## Work request 1
Name every research project that the research group page mentions by name.
## Work request 2
Update the research group page from "Our paper together" to "position opening soon.", inclusive, and put "doctoral researcher" wherever "Ph.D. student" appears.

[Opening Source document section]

Our paper together with Vinicius B. Braga (UFF, Brazil) has been accepted for publication in the IEEE Trans. Smart Grid. Congratulations to Vinicius.
Zeynab Kaseb has join our IEPG group as a Ph.D. student within the DATALESS Project. Welcome Zeynab to TU Delft.
Our Horizon Europe proposal DRIVE2X has been granted. This proposal is led by LUT (Finland). Congratulations to all. We will have a Ph.D. position opening soon.
We currently have one Ph.D. position opening within the ALING4Energy project. Apply directly at the TU Delft vacancy website.
Research Projects
DRIVE2X Project: Delivering Renewable and Innovation to mass Vehicle Electrification enabled by V2X Technologies
This multidisciplinary four year project aims to establish a solid scientific base and stakeholder awareness for mass deployment V2X solutions. DriVe2X will develop new knowledge, tools, models, and technologies to cope with a V2X-based mass EV deployment in future. It will study and consolidate the understanding on the behavioural uncertainties linked to V2X and develop policy tools to support increasingly complex decisions on V2X roll-out in European smart cities. DriVe2X will implement advanced artificial intelligence techniques that efficiently capture the flexible energy potential from smart charging in building parking lots, homes, and charging stations, and match it with the distribution networks's localized needs in order to research dynamic marketplaces for exchanging and trading V2X flexibility locally. This project is lead by LUT in Findland.

[Closing Source document section]
[Opening Information provided section]

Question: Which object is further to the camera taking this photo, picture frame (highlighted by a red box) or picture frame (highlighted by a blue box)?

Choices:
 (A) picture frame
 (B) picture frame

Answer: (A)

[Closing Information provided section]

## Written reply 1
DATALESS, DRIVE2X, ALING4Energy

## Written reply 2
Our paper together with Vinicius B. Braga (UFF, Brazil) has been accepted for publication in the IEEE Trans. Smart Grid. Congratulations to Vinicius.
Zeynab Kaseb has join our IEPG group as a doctoral researcher within the DATALESS Project. Welcome Zeynab to TU Delft.
Our Horizon Europe proposal DRIVE2X has been granted. This proposal is led by LUT (Finland). Congratulations to all. We will have a Ph.D. position opening soon.